STATED GOAL
Render the material as a Markdown table with the columns Row and Line, giving each line a number and omitting blank lines. Begin at the first line of the material and stop after the line that contains "The clock reads 12:09".

DATASET CONTENT
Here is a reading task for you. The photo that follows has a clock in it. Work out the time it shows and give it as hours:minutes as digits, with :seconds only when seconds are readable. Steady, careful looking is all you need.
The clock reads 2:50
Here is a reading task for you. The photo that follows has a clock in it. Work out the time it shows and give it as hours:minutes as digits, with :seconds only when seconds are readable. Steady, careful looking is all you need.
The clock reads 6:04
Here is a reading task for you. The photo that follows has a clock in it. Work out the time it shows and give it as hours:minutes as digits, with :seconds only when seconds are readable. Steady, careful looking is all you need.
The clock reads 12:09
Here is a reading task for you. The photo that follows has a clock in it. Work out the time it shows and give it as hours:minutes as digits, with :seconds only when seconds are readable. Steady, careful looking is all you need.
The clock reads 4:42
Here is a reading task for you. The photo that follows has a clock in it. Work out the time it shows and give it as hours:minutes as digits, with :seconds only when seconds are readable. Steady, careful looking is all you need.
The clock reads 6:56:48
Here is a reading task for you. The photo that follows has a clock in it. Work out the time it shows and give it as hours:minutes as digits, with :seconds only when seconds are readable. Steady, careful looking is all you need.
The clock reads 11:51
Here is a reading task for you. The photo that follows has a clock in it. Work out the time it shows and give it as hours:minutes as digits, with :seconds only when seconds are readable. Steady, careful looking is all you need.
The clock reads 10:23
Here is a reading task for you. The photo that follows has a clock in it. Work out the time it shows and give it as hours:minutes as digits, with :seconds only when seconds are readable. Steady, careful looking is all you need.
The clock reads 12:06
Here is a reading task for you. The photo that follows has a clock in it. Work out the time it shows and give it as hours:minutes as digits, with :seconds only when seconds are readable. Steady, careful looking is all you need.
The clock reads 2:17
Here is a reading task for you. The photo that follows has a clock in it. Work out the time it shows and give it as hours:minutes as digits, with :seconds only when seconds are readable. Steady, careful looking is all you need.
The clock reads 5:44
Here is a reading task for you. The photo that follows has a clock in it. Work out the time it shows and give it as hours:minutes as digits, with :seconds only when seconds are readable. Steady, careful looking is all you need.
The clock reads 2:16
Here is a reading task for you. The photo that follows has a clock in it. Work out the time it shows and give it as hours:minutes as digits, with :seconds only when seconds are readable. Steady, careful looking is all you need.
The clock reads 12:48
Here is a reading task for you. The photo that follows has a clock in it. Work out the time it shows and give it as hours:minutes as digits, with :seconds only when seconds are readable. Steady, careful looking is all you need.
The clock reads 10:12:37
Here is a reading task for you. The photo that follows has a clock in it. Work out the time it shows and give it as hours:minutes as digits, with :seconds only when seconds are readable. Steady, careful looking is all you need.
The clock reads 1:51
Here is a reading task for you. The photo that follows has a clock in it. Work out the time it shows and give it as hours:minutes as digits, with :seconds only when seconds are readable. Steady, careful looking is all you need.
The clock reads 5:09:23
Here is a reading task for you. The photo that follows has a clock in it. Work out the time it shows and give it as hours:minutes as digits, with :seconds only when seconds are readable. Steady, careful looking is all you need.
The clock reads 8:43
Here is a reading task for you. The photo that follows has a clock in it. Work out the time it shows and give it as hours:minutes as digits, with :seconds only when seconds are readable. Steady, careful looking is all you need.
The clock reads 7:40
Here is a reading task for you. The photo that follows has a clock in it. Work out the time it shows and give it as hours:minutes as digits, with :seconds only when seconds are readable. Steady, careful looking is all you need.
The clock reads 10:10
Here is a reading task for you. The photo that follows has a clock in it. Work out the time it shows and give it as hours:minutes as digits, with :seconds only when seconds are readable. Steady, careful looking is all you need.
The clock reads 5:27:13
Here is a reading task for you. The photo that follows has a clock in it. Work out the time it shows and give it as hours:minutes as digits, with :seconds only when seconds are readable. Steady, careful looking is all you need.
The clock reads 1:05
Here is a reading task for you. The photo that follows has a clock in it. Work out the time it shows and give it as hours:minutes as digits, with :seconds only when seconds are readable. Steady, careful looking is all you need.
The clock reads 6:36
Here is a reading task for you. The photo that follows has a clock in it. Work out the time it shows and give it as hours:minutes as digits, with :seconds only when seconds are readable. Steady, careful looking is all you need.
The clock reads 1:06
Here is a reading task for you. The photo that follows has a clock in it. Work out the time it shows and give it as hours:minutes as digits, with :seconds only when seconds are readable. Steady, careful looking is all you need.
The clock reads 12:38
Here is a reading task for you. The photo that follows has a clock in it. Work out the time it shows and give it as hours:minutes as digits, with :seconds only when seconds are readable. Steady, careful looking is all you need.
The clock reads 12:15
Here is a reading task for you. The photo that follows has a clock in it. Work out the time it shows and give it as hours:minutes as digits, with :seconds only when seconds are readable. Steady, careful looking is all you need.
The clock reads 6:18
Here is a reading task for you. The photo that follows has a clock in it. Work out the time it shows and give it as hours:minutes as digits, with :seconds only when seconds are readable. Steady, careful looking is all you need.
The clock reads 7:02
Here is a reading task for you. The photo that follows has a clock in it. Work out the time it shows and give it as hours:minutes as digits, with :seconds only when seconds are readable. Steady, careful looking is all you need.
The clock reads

FINISHED EXERCISE
| Row | Line |
|---|---|
| 1 | Here is a reading task for you. The photo that follows has a clock in it. Work out the time it shows and give it as hours:minutes as digits, with :seconds only when seconds are readable. Steady, careful looking is all you need. |
| 2 | The clock reads 2:50 |
| 3 | Here is a reading task for you. The photo that follows has a clock in it. Work out the time it shows and give it as hours:minutes as digits, with :seconds only when seconds are readable. Steady, careful looking is all you need. |
| 4 | The clock reads 6:04 |
| 5 | Here is a reading task for you. The photo that follows has a clock in it. Work out the time it shows and give it as hours:minutes as digits, with :seconds only when seconds are readable. Steady, careful looking is all you need. |
| 6 | The clock reads 12:09 |